» Exercise: Which parameters does the `_truncate_seq_pair` function in the code diff below take?

[start of Selected excerpt]

Added warmup and support for two-sequence classification.

2019-06-17 22:40:24 +00:00 · 2019-06-17 22:40:24 +00:00 · e5b5af4c78
--- a/utils_nlp/bert/common.py
+++ b/utils_nlp/bert/common.py
@ -5,6 +5,7 @@ from pytorch_pretrained_bert.tokenization import BertTokenizer
 from enum import Enum
 import warnings
 import torch
+from tqdm import tqdm

 from torch.utils.data import (
    DataLoader,
@ -54,8 +55,10 @@ class Tokenizer:
        Returns:
            [list]: [description]
        """
-        tokens = [self.tokenizer.tokenize(x) for x in text]
-        return tokens
+        if isinstance(text[0], str):
+            return [self.tokenizer.tokenize(x) for x in tqdm(text)]
+        else:
+            return [[self.tokenizer.tokenize(x) for x in sentences] for sentences in tqdm(text)]

    def preprocess_classification_tokens(self, tokens, max_len=BERT_MAX_LEN):
        """Preprocessing of input tokens:
@ -80,15 +83,59 @@ class Tokenizer:
            )
            max_len = BERT_MAX_LEN

-        # truncate and add BERT sentence markers
-        tokens = [["[CLS]"] + x[0 : max_len - 2] + ["[SEP]"] for x in tokens]
+        if isinstance(tokens[0], str):
+            tokens = [x[0 : max_len - 2] + ["[SEP]"] for x in tokens]
+            token_type_ids = None
+        else:
+
+            def _truncate_seq_pair(tokens_a, tokens_b, max_length):
+                """Truncates a sequence pair in place to the maximum length."""
+                # This is a simple heuristic which will always truncate the longer sequence
+                # one token at a time. This makes more sense than truncating an equal percent
+                # of tokens from each, since if one sequence is very short then each token
+                # that's truncated likely contains more information than a longer sequence.

[end of Selected excerpt]
[start of Raw records]

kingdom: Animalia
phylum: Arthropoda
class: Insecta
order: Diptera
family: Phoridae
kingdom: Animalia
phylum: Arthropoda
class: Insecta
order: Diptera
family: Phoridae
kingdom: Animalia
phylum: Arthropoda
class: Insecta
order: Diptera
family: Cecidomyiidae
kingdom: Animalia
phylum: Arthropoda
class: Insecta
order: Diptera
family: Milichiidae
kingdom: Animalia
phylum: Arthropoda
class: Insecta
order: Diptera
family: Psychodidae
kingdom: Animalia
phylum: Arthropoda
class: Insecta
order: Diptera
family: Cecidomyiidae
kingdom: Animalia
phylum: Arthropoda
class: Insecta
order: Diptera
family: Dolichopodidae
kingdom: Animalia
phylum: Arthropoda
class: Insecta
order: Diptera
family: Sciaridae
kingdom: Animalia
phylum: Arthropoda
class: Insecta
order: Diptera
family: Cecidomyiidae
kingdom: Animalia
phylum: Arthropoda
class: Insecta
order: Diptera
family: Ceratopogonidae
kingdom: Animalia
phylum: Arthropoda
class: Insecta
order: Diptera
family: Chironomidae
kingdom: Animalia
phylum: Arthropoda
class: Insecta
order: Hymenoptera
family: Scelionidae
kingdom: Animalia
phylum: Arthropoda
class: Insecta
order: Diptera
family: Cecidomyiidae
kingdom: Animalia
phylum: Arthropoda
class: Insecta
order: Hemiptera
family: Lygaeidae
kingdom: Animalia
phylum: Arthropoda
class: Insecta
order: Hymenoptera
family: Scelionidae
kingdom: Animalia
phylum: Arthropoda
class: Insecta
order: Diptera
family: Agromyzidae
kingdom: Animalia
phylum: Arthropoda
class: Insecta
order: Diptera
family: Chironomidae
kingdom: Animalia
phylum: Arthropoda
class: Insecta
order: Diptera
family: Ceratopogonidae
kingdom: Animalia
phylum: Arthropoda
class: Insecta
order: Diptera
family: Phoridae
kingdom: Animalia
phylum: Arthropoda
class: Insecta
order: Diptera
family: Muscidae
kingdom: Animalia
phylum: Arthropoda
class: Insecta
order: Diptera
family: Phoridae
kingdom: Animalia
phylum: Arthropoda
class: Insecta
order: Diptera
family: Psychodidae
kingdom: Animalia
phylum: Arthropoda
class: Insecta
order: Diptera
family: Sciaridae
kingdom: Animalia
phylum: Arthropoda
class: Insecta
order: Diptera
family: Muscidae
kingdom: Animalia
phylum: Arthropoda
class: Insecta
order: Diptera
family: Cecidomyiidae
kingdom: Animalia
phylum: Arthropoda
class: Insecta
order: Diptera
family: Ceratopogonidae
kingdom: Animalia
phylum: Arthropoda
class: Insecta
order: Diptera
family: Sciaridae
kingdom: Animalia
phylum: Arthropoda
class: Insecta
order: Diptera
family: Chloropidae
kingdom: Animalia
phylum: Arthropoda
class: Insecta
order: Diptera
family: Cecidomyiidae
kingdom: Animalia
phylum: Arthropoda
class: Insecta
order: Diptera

[end of Raw records]

» Response to the task: tokens_a, tokens_b, max_length